## Assigned task:
Scan the records that follow, and whenever a line has the word "Белград", copy it.

(Dataset entries)
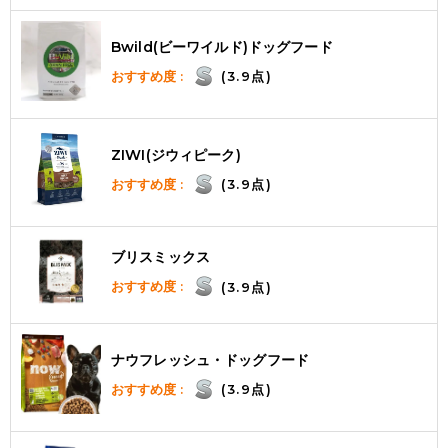
Bwild(ビーワイルド)ドッグフード
おすすめ度 :
(3.9点)
ZIWI(ジウィピーク)
おすすめ度 :
(3.9点)
ブリスミックス
おすすめ度 :
(3.9点)
ナウフレッシュ・ドッグフード
おすすめ度 :
(3.9点)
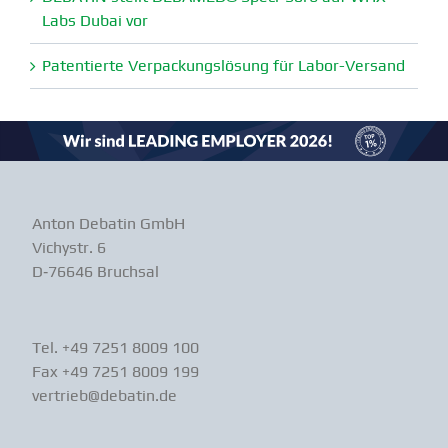
Labs Dubai vor
Paten­tierte Verpa­ckungs­lösung für Labor-Versand
Anton Debatin GmbH
Vichystr. 6
D‑76646 Bruchsal
Tel. +49 7251 8009 100
Fax +49 7251 8009 199
vertrieb@debatin.de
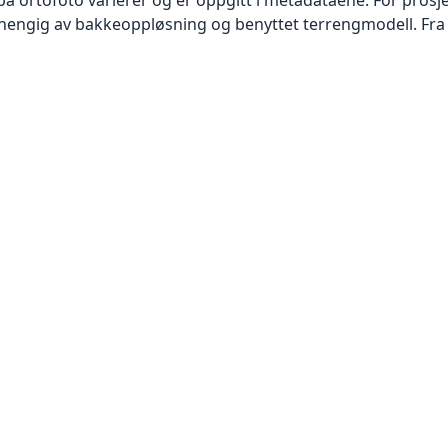
vhengig av bakkeoppløsning og benyttet terrengmodell. Fra 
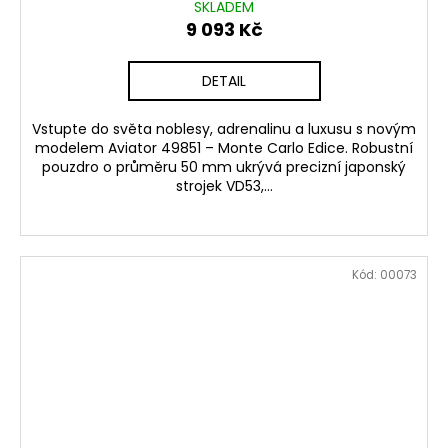
č
SKLADEM
u
9 093 Kč
j
e
DETAIL
m
e
Vstupte do světa noblesy, adrenalinu a luxusu s novým
modelem Aviator 49851 – Monte Carlo Edice. Robustní
pouzdro o průměru 50 mm ukrývá precizní japonský
strojek VD53,...
Kód:
00073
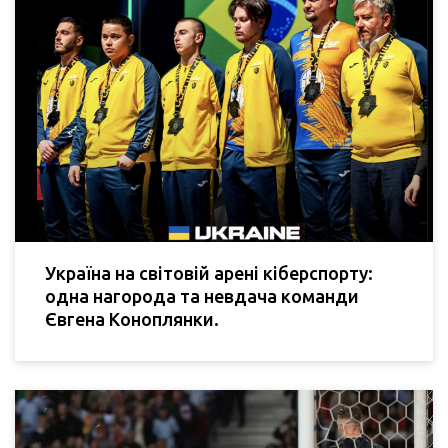
Україна на світовій арені кіберспорту:
одна нагорода та невдача команди
Євгена Коноплянки.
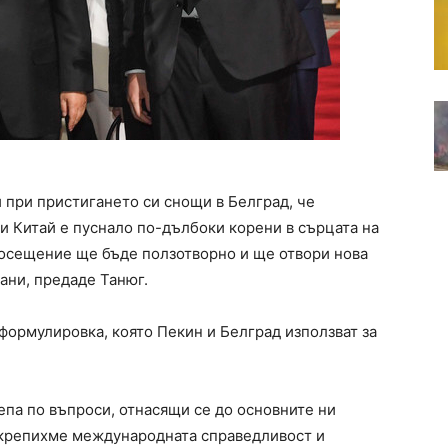
 при пристигането си снощи в Белград, че
 Китай е пуснало по-дълбоки корени в сърцата на
 посещение ще бъде ползотворно и ще отвори нова
ани, предаде Танюг.
формулировка, която Пекин и Белград използват за
епа по въпроси, отнасящи се до основните ни
дкрепихме международната справедливост и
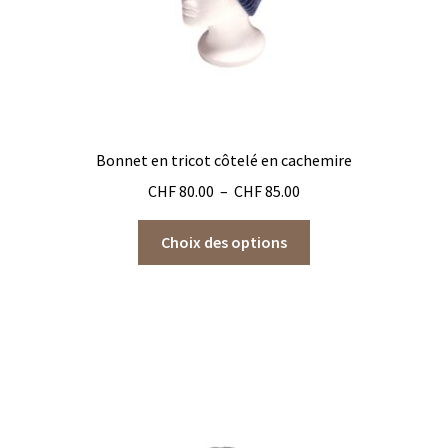
du
produit
Bonnet en tricot côtelé en cachemire
Plage
CHF
80.00
–
CHF
85.00
de
Ce
prix :
Choix des options
produit
CHF 80.00
a
à
plusieurs
CHF 85.00
variations.
Les
options
peuvent
être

## Expected answer:
 при пристигането си снощи в Белград, че
формулировка, която Пекин и Белград използват за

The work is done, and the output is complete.